I will quote another report of mine posted on 4 October 2000 (which even Google has now dislodged), as I went to cover Justice Manoj K Mukherjee Commission’s proceedings as a reporter. We heard a retired Public Sector Undertaking (India) official, Ardhendu Sarkar, who kept his meeting with a Russian engineer in 1962 a secret for nearly four decades, ‘until last week’.
‘Deposing before the Justice Manoj Kumar Mukherjee Commission, set up to probe Netaji Subhas Chandra Bose’s disappearance, Sarkar disclosed that a German engineer, known as Zerobin, who was forcibly brought into Soviet Union, had revealed to him that Bose had been seen in a Siberian “VIP camp” in 1948-49.’
Incidentally, Zerobin was one of the many German scientists and engineers who were abducted from Berlin and contributed to make a technologically-backward Russia as competent as its major global enemies.

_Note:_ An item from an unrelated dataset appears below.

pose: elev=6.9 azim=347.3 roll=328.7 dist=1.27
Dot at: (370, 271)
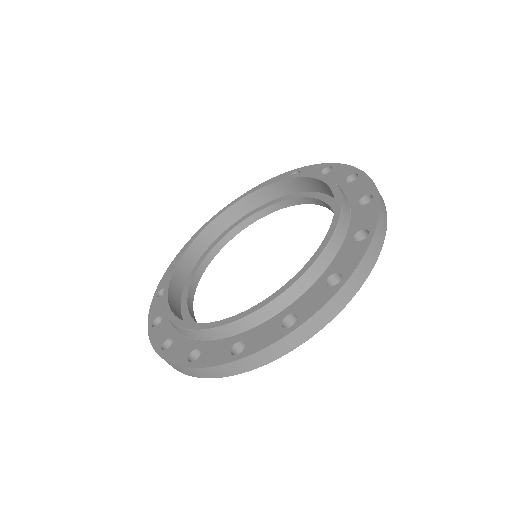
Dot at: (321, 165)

However, for strange reasons, the Mukherjee Commission left the investigation at that level. Sarkar, who revealed about this to a third secretary, an Indian embassy official who got him deported to India for having met Zerobin and for having come to know about the truth, but could not inspire Commission chairman to enquire about who was that secretary under whose direction Sarkar was deported from Moscow.